Paul Davidson, USA TODAY
Wed, Apr 30, 2025, 5:35 AM 3 min read
The U.S. economy contracted early this year as businesses imported a massive trove of goods before President Donald Trump’s sweeping tariffs took effect, widening the trade deficit and curtailing growth.
Excluding the tariff effects, the underlying economy turned in a solid showing in the first quarter despite tumbling consumer confidence and rising business uncertainty over the import fees.
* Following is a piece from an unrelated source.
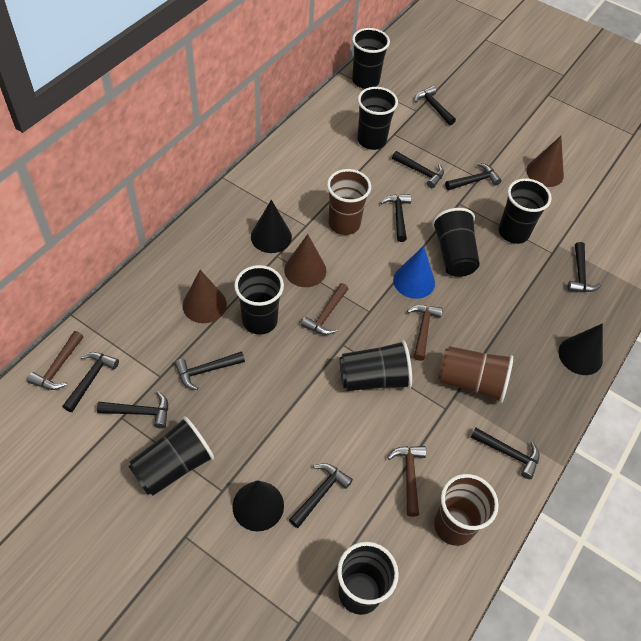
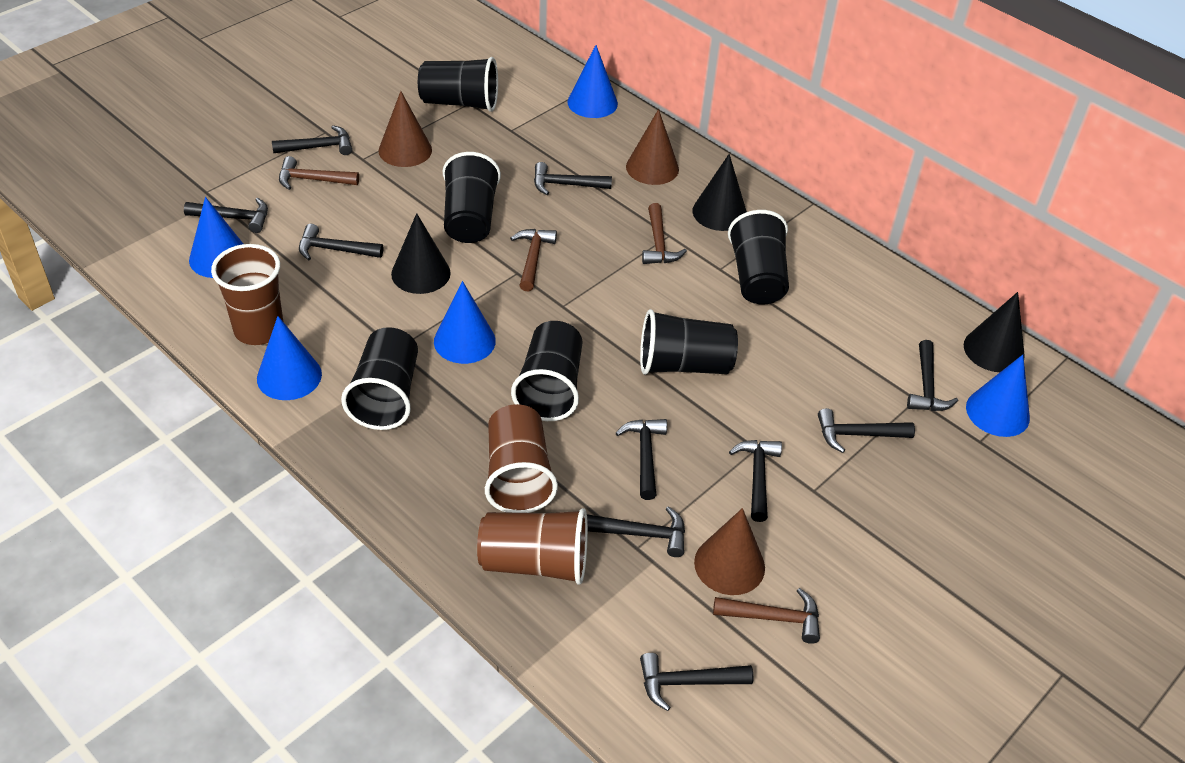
black cup: [128,416,214,496] [234,265,284,335] [337,542,399,615] [339,340,412,391] [352,28,390,89] [357,87,398,150] [432,208,480,277] [498,178,552,244] = 8 -> [341,327,418,430] [418,57,498,112] [443,152,501,243] [511,321,583,421] [640,309,738,375] [728,210,789,305] = 6
blue cone: [393,246,435,299] = 1 -> [189,197,243,278] [257,316,322,400] [434,281,496,364] [568,45,618,118] [966,355,1030,437] = 5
But forecasters expect the economy to slow dramatically later this year, with many predicting a mild recession, as the duties boost prices and hamper spending.
The nation’s gross domestic product, the value of all goods and services produced in the U.S., shrank at a seasonally adjusted annual rate of 0.3% in the January-to-March period, the Commerce Department said Wednesday. That’s down from a 2.4% increase in the third quarter and a 2.8% advance for all of 2024.
It marks the economy’s worst performance since early 2022.
Economists surveyed by Bloomberg had projected a meager 0.4% rise in output.
Forecasters widely expected the import surge ahead of the tariffs – a strategy known as frontloading – to dim the first broad snapshot of the economy in Trump’s second term. But its extent surprised many analysts.
Goods imports spiked at an annual rate of 50.9% the first three months of the year and the nation’s trade deficit widened by $14 billion to a record $162 billion in March. All told, the first quarter’s yawning trade gap subtracted about 5 percentage points from economic growth.
While imports should translate to overflowing business stockpiles that lift growth, that offsetting effect may take a few months to play out, said economist Michael Pearce of Oxford Economics.
A more telling economic gauge that captures consumer and business spending but strips out trade, inventories and government outlays – called final sales to private domestic purchasers – grew at a sturdy 3.9% annual rate.
Yet many experts figure the economy will stagnate within a few months and a growing share foresee a recession by the second half of 2025. They cite Trump’s tariffs as well as his sweeping federal layoffs and deportations of hundreds of thousands of migrants who lack permanent legal status.
Consumer spending softened, increasing 1.8%, down from a 4% rise in the fourth quarter, but a decent performance in light of stock market turmoil and poor weather early in the quarter. Consumption makes up about 70% of economic activity.
American households are still benefitting from relatively low debt and healthy wage growth that has outpaced inflation for nearly two years as a result of pandemic-related labor shortages.